• _Request 1_
From the Metapattern paper, copy the passage starting at "Social psychology instructs" and ending at "situations (Figure 1.b).".
• _Request 2_
Answer these questions using the Metapattern paper:
(a) Which work is cited for perspectival inquiry?
(b) According to the paper, what does social psychology instruct about?
(c) What remains necessary and sufficient for relating a situation x and a behavior z?

* START Page text *

Metapattern for converging knowledge management with artificial intelligence

Pieter Wisse

Conceptual modeling is an aspect of knowledge management, artificial intelligence, etc. As knowledge management (KM) and artificial intelligence (AI) are far from unequivocal concepts — they vary with ‘situations,’ as this paper argues — modeling methods have varied accordingly.

Metapattern (Wisse 2001) is designed to encompass variety in agreement with perspectival inquiry (Haynes 2000). It essentially shifts atomicity to particular behaviors (Wisse 2002b). Metapattern is sketched here with an emphasis on assumptions, followed by remarks on related directions in knowledge management and/or artificial intelligence.

 

 

An exchange of redundancy

Social psychology instructs about the situational nature of behavior. An actor, or agent, is assumed to reside in various situations. Hence variety exists in the actor’s behavior. In fact, a particular behavior completely corresponds with the actor as far as a particular situation goes. Adding situation and behavior therefore turns inside-out the treatment of an actor as entity/object. Only an actor y’s barest identity remains necessary and sufficient for relating a situation x and a behavior z (Figure 1.a). The whole of actor y is now reflected by his particular behaviors across relevant situations (Figure 1.b).

* END Page text *
* START Data records *

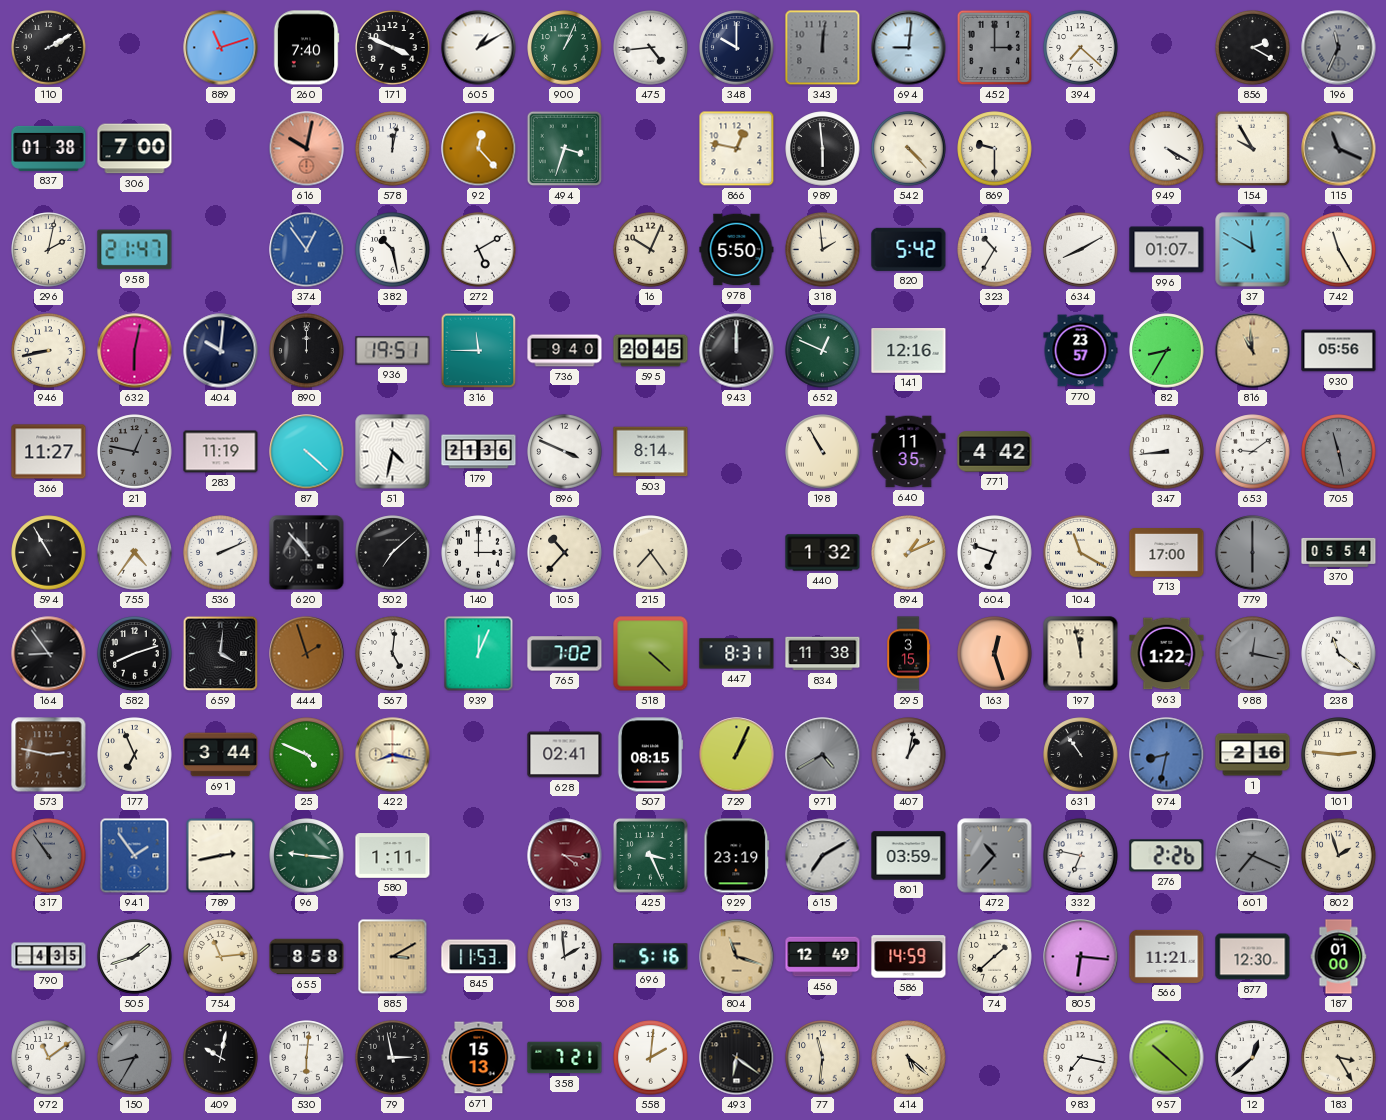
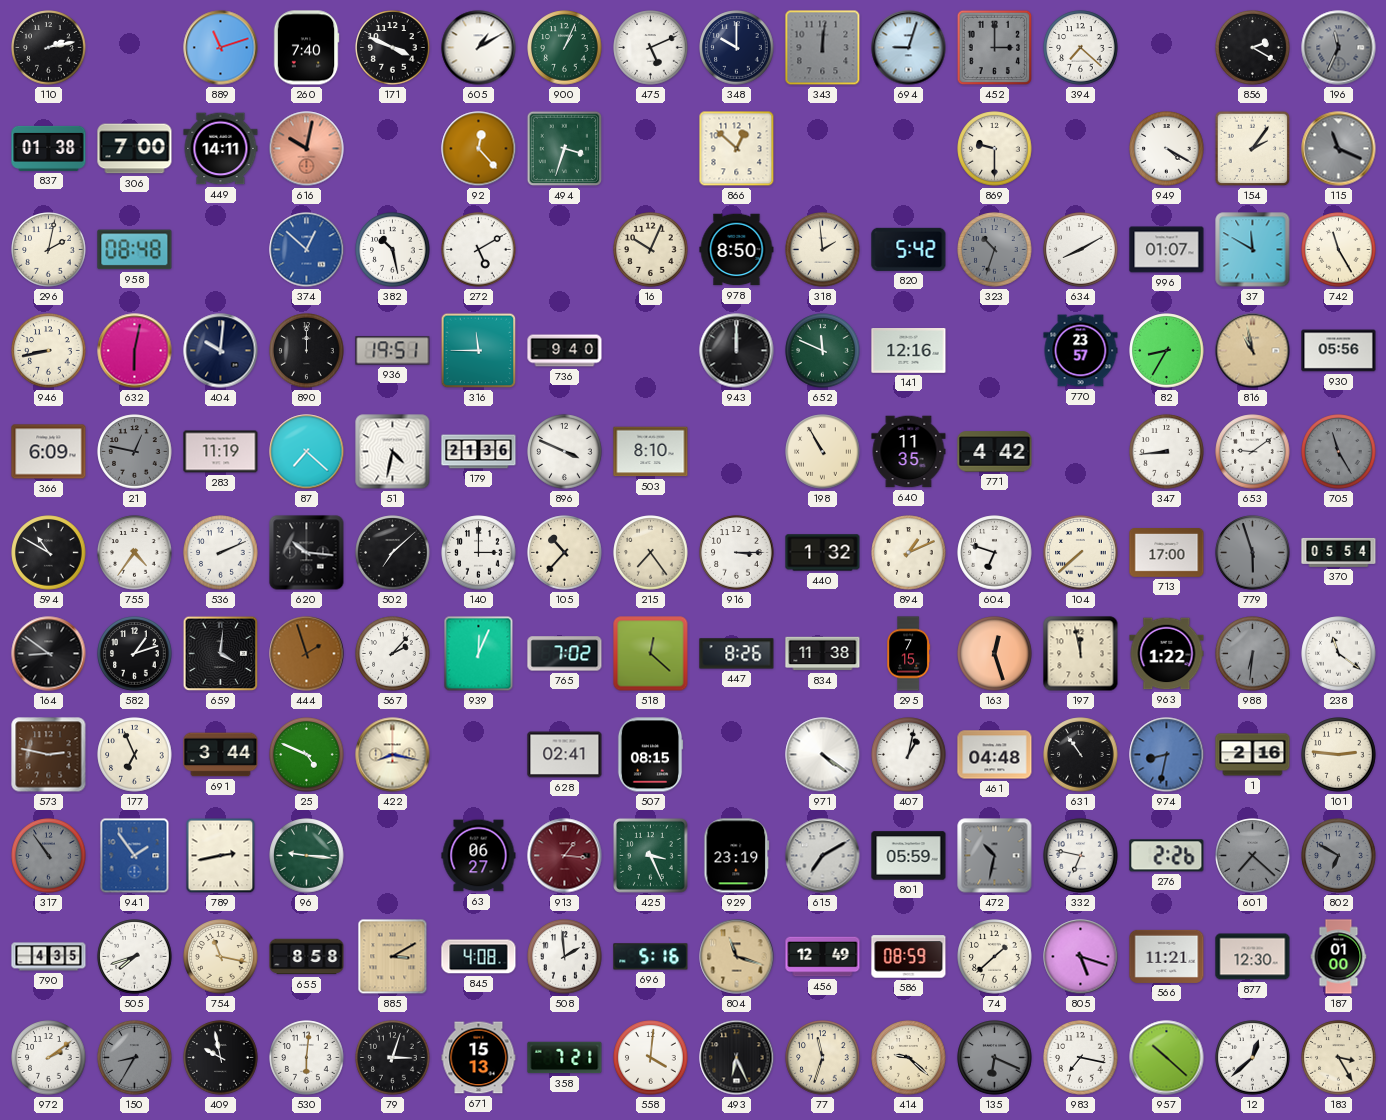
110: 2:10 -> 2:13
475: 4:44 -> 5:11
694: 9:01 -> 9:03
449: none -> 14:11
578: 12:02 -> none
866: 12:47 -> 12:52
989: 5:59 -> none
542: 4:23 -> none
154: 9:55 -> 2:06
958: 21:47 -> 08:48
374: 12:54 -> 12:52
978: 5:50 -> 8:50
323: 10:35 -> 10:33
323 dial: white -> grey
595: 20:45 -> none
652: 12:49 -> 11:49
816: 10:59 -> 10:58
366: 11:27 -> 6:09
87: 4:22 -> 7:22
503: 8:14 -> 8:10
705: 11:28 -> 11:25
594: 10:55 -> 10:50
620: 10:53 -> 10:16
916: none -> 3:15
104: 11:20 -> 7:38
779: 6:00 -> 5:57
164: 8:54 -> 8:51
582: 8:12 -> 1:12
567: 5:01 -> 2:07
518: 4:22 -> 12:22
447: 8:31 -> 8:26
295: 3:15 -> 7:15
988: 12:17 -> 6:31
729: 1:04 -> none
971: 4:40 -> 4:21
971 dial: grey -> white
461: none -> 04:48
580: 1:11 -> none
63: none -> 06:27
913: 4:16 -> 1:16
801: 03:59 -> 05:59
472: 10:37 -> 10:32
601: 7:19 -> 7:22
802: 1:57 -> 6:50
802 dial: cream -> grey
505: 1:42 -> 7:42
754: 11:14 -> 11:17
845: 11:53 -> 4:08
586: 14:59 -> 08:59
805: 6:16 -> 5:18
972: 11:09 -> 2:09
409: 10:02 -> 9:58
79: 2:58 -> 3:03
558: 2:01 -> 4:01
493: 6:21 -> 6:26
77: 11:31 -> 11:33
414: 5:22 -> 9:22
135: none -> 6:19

* END Data records *
* START Data records *

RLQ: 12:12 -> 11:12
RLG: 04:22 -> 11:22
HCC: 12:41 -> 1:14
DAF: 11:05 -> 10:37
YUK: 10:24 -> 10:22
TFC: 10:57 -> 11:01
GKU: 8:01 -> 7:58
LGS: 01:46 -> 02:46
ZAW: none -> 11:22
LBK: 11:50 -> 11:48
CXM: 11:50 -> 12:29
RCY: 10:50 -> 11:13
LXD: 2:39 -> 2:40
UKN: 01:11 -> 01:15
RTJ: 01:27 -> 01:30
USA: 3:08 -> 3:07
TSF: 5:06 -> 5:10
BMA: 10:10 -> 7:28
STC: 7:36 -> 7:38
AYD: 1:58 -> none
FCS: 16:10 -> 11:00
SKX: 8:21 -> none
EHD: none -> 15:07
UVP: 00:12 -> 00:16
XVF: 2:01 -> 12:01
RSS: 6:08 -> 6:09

* END Data records *

• _Full response 1_
Social psychology instructs about the situational nature of behavior. An actor, or agent, is assumed to reside in various situations. Hence variety exists in the actor’s behavior. In fact, a particular behavior completely corresponds with the actor as far as a particular situation goes. Adding situation and behavior therefore turns inside-out the treatment of an actor as entity/object. Only an actor y’s barest identity remains necessary and sufficient for relating a situation x and a behavior z (Figure 1.a). The whole of actor y is now reflected by his particular behaviors across relevant situations (Figure 1.b).

• _Full response 2_
(a) Haynes 2000
(b) The situational nature of behavior
(c) Only an actor y's barest identity